I did not know Elisa very well, but remember her fondly. If you read Italian (or have Google Translate), you can type her name in any search engine to read the many articles, blog posts and tributes that have surfaced in the last 5 days. Elisa had a sweet personality, was always generous and giving of her many talents. She was soft spoken, and had a glorious voice. Most of all, I remember her smile, which truly brightened everyone’s day.
The news of Elisa’s death left me speechless and heart broken. It also left me with an overwhelming amount of grief and sadness. She was taken away too soon. How can you even begin to comprehend the lost of a mother, wife and daughter: 37 years young? As I sit here and process my many thoughts, I cannot help but realize that her passing is yet another life lesson to show us that none of us are promised tomorrow. It makes you grateful for what you do have and allows you to focus on what’s truly important in life.
The Lardani family worked closely with our study abroad program when I was in Orvieto. Alessandro introduced us to Italian culture, language and the Catholic faith. Without his guidance, I personally would not have approached my study abroad experience to the extent in which it unfolded. Had the family not invited us students to Preghiera, a contemporary (think guitars and djembe drums, in a small medieval church with excellent acoustic) free flowing worship service put on by the Charismatic Catholic group Comunità Maria, I would never have embraced Catholicism with such openness.

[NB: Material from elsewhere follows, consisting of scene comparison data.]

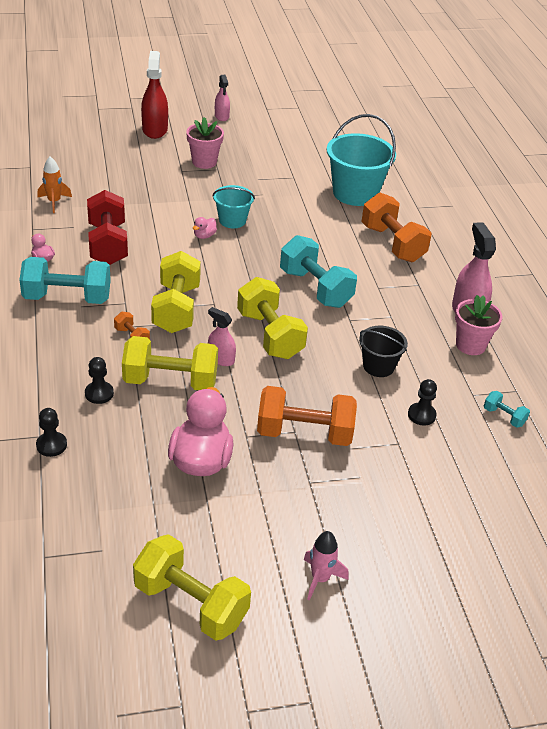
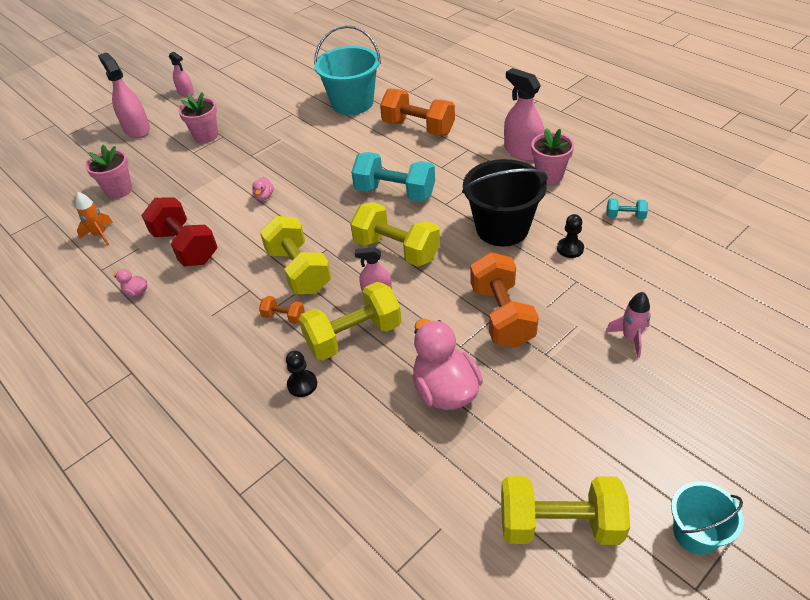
camera: 25 degrees left, 5 degrees up
(51, 445) = (304, 459): black pawn -> none
(67, 298) = (192, 314): turquoise dumbbell -> none
(98, 173) = (119, 190): none -> pink flower pot
(155, 130) = (137, 129): red spray bottle -> pink spray bottle
(232, 220) = (275, 172): turquoise bucket -> turquoise bucket (695, 533)
(304, 433) = (501, 315): orange dumbbell -> orange dumbbell turned 75 degrees counterclockwise
(320, 579) = (632, 430): pink rocket -> pink rocket (630, 338)
(378, 366) = (502, 228): black bucket -> black bucket, size x1.77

In Italian, the literal translation “to give birth” — dare alla luce — is: “to give to the light.” Beauty and suffering can co-exist in this context as well. By giving to the light, Elisa gave life to little Maddalena and very quickly, delivered herself into the light. The day after her death, I poured out my energy during the Reston 10 Miler and dedicated what could have been a half-hearted race to that sweet giovane mamma. It was the right thing to do, in her honor and the legacy she was to leave behind.
I am concluding this tribute with a video from our final night in Orvieto back in June 2004. We were at Alessandro’s parents’ house, all tired, sunburned and exhausted from packing during the day and an evening of delicious homemade Italian food, delicious wine and homemade limoncello. We students are banging on pots, pans and whatever we could find and sang along to one of our favorite songs. The quality is not high-res, but towards the end of the video, you can see Elisa in the background… wearing white, clearing the table after everyone had eaten. It should then come, with no surprise, that Elisa is an Angel now, experiencing full Presence beyond this life.